Jika kita berbicara begini maka seperti biasa mereka akan menyodorkan topeng taqiyah, kata mereka, Ali menyetujui karena dia bersikap taqiyah. Penulis katakan, sejak kapan Ali bin Abu Thalib menjadi pengecut dan penakut? Apakah mereka tidak mendengarnya berkata pada perang Khaibar,

Akulah yang diberi nama Haedar (singa) oleh ibuku
layaknya singa sebenarnya yang menyeramkan.

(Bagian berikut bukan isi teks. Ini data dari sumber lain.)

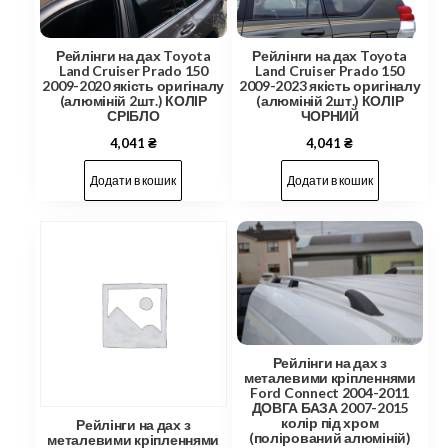
Рейлінги на дах Toyota
Рейлінги на дах Toyota
Land Cruiser Prado 150
Land Cruiser Prado 150
2009-2020 якість оригіналу
2009-2023 якість оригіналу
(алюміній 2шт.) КОЛІР
(алюміній 2шт.) КОЛІР
СРІБЛО
ЧОРНИЙ
4,041
₴
4,041
₴
Додати в кошик
Додати в кошик
Рейлінги на дах з
металевими кріпленнями
Ford Connect 2004-2011
ДОВГА БАЗА 2007-2015
колір під хром
Рейлінги на дах з
(полірований алюміній)
металевими кріпленнями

Berikut ini nukilan dari ucapan Syaikh Muhibbuddin al-Khatib dalam komentarnya atas kitab al-Awashim min al-Qawashim, beliau berkata, “Perhatian besar yang diberikan oleh dua orang agung dalam Islam Abu Bakar dan Umar dan disempurnakan oleh saudara dan sejawat mereka Dzu an-Nurain Usman dalam mengumpulkan al-Qur`an, menetapkannya dan menyatukan rasm (tulisan) nya merupakan jasa besar mereka atas kaum muslimin dengannya Allah merealisasikan janjiNya dalam firmanNya, “Sesungguhnya Kami-lah yang menurunkan al-Qur`an, dan sesungguhnya Kami benar-benar memeliharanya.” (Al-Hijr: 9).

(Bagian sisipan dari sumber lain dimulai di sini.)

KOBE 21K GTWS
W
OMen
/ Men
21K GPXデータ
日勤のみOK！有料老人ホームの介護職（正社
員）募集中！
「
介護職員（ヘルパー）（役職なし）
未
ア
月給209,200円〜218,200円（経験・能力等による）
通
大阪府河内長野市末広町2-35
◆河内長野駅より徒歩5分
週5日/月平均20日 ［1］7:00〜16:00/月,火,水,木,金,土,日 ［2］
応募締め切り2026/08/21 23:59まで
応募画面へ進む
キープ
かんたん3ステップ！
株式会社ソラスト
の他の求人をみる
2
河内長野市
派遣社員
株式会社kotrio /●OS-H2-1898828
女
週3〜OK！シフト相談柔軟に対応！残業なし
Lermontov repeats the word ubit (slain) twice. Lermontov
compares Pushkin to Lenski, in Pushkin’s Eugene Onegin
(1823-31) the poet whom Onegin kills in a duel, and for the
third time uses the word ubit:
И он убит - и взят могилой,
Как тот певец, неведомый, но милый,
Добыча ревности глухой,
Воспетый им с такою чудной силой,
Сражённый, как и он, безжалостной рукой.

Setelah tiga orang syaikh mulia tersebut, khilafah dipegang oleh Amirul Mukminin Ali, Ali menetapkan apa yang mereka lakukan dan mengakui mushaf Usman dengan tulisan dan tilawahnya di seluruh penjuru wilayah kekuasannya. Dengan itu tercapai ijma’ kaum muslimin di masa generasi pertama bahwa apa yang dilakukan oleh Abu Bakar, Umar dan Usman merupakan kebaikan terbesar mereka.

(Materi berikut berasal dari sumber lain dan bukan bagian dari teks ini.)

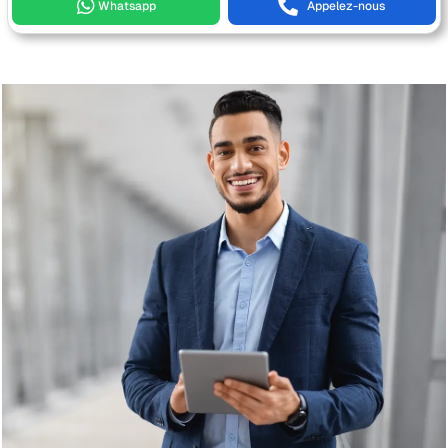
Whatsapp
Appelez-nous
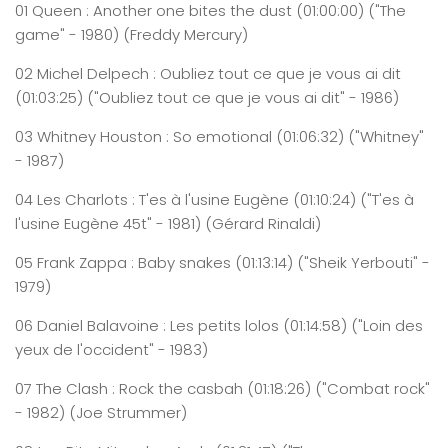
01
Queen
:
Another
one bites the
dust
(0
1
:
00
:
00
)
("The
game" - 1980) (Freddy Mercury)
02
Michel
Delpech : Oubliez tout
ce que je vous ai dit
(0
1
:
0
3
:
25
)
("Oubliez tout ce que je vous ai dit" - 1986)
03
Whitney
Houston : So emotional
(0
1
:
0
6
:
32
)
("Whitney"
- 1987)
04
Les
Charlots : T'es à l'usine Eugène
(0
1
:
10
:
24
)
("T'es à
l'usine Eugène 45t" - 1981) (Gérard Rinaldi)
05
Frank
Zappa : Baby
snakes
(0
1
:
1
3
:
1
4
)
("Sheik Yerbouti" -
1979)
06
Daniel
Balavoine : Les petits lolos
(0
1
:
14
:
58
)
("Loin des
yeux de l'occident" - 1983)
07
The
Clash : Rock the casbah
(0
1
:
1
8
:
2
6
)
("Combat rock"
- 1982) (Joe Strummer)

Bahkan sebagian ulama Syiah menukil ijma’ ini melalui lisan Amirul Mukminin Ali bin Abu Thalib dalam Kitab Tarikh al-Qur`an, Abu Abdullah az-Zanjani hal. 46 bahwa Ali bin Musa yang dikenal dengan Ibnu Thawus (589-664), salah seorang ulama mereka menukil dalam kitabnya Sa’d as-Su’ud dari as-Syahrastani dalam mukadimah tafsirnya dari Suwaid bin Alqamah berkata, aku mendengar Ali bin Abu Thalib berkata, “Wahai manusia, takutlah kalian kepada Allah, hindarilah sikap berlebih-lebihan pada perkara Usman dan ucapan kalian, ‘membakar mushaf,’ demi Allah Usman tidak melakukan itu melainkan di hadapan para sahabat Rasulullah saw, Usman mengumpulkan kami dan dia berkata, ‘Apa pendapat kalian tentang bacaan yang diperselisihkan oleh kaum muslimin. Seorang laki-laki bertemu dengan yang lain dan dia berkata, ‘Qiraatku lebih baik daripada qiraatmu’. Ini menyeret kepada kekufuran.’ Kami berkata, ‘Lalu apa yang hendak engkau lakukan?’ Dia berkata, ‘Aku ingin menyatukan kaum muslimin di atas satu mushaf, jika kalian pada hari ini berselisih nicaya orang-orang sesudah kalian akan lebih berselisih.’ Kami berkata, ‘Sebaik-baik pendapat adalah pendapatmu’.” Sampai di sini ucapan Syaikh Muhib.

Klaim orang-orang Syiah bahwa al-Qur`an telah dirubah dan diganti telah dijadikan sebagai syubhat oleh sebagian pengikut agama lain untuk membantah kaum muslimin yang membanggakan terjaganya al-Qur`an, dan bahwa ia tidak tersusupi oleh pergantian dan perubahan serta penyelewengan. Mereka berkata, “Kalian wahai kaum muslimin menyatakan bahwa kitab kalian terjaga sementara kitab kami tidak terjaga, padahal ada sekelompok orang dari kalian yang mengatakan bahwa al-Qur`an kalian telah dirubah, lalu apa bedanya kami dengan kalian?”

Ibnu Hazm dalam al-Fishal fi al-Milal wa an-Nihal menjawab, “Orang-orang Rafidhah bukan termasuk kaum muslimin, mereka adalah kelompok yang berjalan di atas jalan orang-orang Yahudi dan Nasrani dalam kebohongan.”
Terakhir, mana mungkin al-Qur`an yang benar berada di tangan segelintir orang, sementara yang berada di tangan kaum muslimin adalah al-Qur`an yang telah dirubah?